Additionally, D.C. was initially shorted more than $700 million in COVID-19 relief aid at the beginning of the pandemic because lawmakers labeled D.C. as a territory instead of a state.
“There is no legal or constitutional barrier to D.C. statehood,” Bowser testified. “The prevailing constitutional issue is a civil rights violation of 700,000 D.C. residents who fulfill all obligations of United States citizenship, but are denied any representation in this body.”
The mechanics of H.R. 51 are novel.
The capital wouldn’t cease to exist, but rather be shrunk to include the National Mall, monuments, White House and other federal buildings. The rest of the city would become the new state — Washington, Douglass Commonwealth.
People residing inside the revised federal capital would be able to vote in the state where they previously lived.
H.R. 51 also includes a provision that would fast-track the repeal of the 23rd Amendment, which currently gives D.C. electoral votes in presidential elections.
However, Republicans view the proposal as a blatant Democratic power grab, saying that D.C.’s liberal tilt will all but guarantee two additional Democrat senators.
Attacks on the proposal have been varied, with GOP lawmakers choosing to either scrutinize the constitutionality of H.R. 51 — insisting that D.C. can only become a state through a constitutional amendment — or present arguments that poke at D.C.’s unique standing as a hybrid city-state.

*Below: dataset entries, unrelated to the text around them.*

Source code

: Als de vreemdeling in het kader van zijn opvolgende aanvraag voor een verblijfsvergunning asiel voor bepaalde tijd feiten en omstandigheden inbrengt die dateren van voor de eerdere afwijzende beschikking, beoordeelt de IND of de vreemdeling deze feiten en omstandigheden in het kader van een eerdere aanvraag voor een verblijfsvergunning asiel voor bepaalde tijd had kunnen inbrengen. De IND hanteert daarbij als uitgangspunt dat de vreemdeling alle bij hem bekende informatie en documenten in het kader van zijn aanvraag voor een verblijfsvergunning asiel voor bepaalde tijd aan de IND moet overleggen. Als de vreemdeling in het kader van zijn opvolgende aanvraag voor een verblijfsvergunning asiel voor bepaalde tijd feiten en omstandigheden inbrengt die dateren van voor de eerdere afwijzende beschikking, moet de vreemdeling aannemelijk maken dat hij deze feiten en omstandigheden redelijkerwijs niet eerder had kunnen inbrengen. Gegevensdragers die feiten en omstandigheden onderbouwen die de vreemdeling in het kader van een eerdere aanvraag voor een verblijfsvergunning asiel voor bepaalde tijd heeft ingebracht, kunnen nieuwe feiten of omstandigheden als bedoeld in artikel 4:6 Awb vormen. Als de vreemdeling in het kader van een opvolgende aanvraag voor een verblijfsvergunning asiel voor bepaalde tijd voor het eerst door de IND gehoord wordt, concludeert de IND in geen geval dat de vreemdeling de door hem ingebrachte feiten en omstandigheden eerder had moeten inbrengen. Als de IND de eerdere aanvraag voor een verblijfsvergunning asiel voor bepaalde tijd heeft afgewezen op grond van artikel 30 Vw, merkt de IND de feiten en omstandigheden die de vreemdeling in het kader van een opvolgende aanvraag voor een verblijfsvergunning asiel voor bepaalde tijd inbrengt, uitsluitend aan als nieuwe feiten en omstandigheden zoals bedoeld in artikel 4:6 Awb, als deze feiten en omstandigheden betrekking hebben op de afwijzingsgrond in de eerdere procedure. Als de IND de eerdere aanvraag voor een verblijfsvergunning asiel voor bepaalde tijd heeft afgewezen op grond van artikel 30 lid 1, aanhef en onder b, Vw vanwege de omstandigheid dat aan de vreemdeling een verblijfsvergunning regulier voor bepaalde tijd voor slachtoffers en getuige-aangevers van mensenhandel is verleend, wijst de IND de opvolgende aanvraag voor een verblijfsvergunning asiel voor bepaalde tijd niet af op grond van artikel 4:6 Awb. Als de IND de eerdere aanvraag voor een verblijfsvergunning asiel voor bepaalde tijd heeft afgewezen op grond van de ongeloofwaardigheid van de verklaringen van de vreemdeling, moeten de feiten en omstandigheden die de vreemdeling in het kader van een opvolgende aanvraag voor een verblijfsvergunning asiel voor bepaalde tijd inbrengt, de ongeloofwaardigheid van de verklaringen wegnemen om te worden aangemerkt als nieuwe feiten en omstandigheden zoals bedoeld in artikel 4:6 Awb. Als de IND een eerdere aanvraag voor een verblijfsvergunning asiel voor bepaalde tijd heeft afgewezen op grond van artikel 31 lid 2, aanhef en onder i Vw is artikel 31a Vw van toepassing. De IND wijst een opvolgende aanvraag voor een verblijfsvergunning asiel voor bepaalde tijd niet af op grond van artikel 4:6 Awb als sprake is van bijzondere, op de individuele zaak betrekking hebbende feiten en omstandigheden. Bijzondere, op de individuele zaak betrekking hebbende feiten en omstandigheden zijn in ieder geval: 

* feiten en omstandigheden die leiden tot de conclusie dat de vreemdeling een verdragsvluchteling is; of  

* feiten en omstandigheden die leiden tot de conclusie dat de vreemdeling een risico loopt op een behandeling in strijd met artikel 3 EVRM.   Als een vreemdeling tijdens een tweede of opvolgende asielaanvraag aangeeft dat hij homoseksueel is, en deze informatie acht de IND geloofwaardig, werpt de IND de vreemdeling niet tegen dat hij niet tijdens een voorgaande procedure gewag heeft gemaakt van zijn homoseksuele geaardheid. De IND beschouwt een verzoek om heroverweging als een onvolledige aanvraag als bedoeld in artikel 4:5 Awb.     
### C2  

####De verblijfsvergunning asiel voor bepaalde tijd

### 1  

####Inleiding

Sen. James Lankford (R-Okla.) during the hearing argued that people know what they’re getting into when they move to the District.
“Any individual that moves to Washington D.C., understands that Washington, D.C., is unique. This is a place where you don’t have a vote for a senator or a House member,” Lankford said, acknowledging that D.C. does have a non-voting member of the House in Norton.
“It’s been well known that when you move to Washington, D.C., at any point, you’re moving to an area that doesn’t have two senators or a House member,” the Oklahoma senator continued. “That’s a volitional choice; no one’s compelled to actually be here, knowing that that’s been the situation for more than 200 years.”
Democrats have bristled at the nonconstitutional arguments, painting them as thinly veiled racism.
For decades, the District was predominantly Black. Today, D.C.’s population is more than 45 percent Black and remains a majority-minority city.
Progressives and civil rights advocates have increasingly framed D.C. statehood as a racial justice issue.
Lieberman, in his remarks to the committee, described GOP dissent as “excuses for something that is inexcusable.”
At the moment, unified Republican opposition is enough to keep H.R. 51 from reaching President Biden’s desk.
Without bipartisan support, the bill can’t clear the 60-vote threshold of the Senate filibuster, a problem many of Democrats’ legislative priorities face.
Moderate Sens. Joe Manchin (D-W.Va.) and Kyrsten Sinema (D-Ariz.) are against axing the procedural rule, and even if the filibuster were somehow done away with, Manchin has also said that he’s against H.R. 51, concurring with Republicans that a constitutional amendment is needed to make D.C. a state.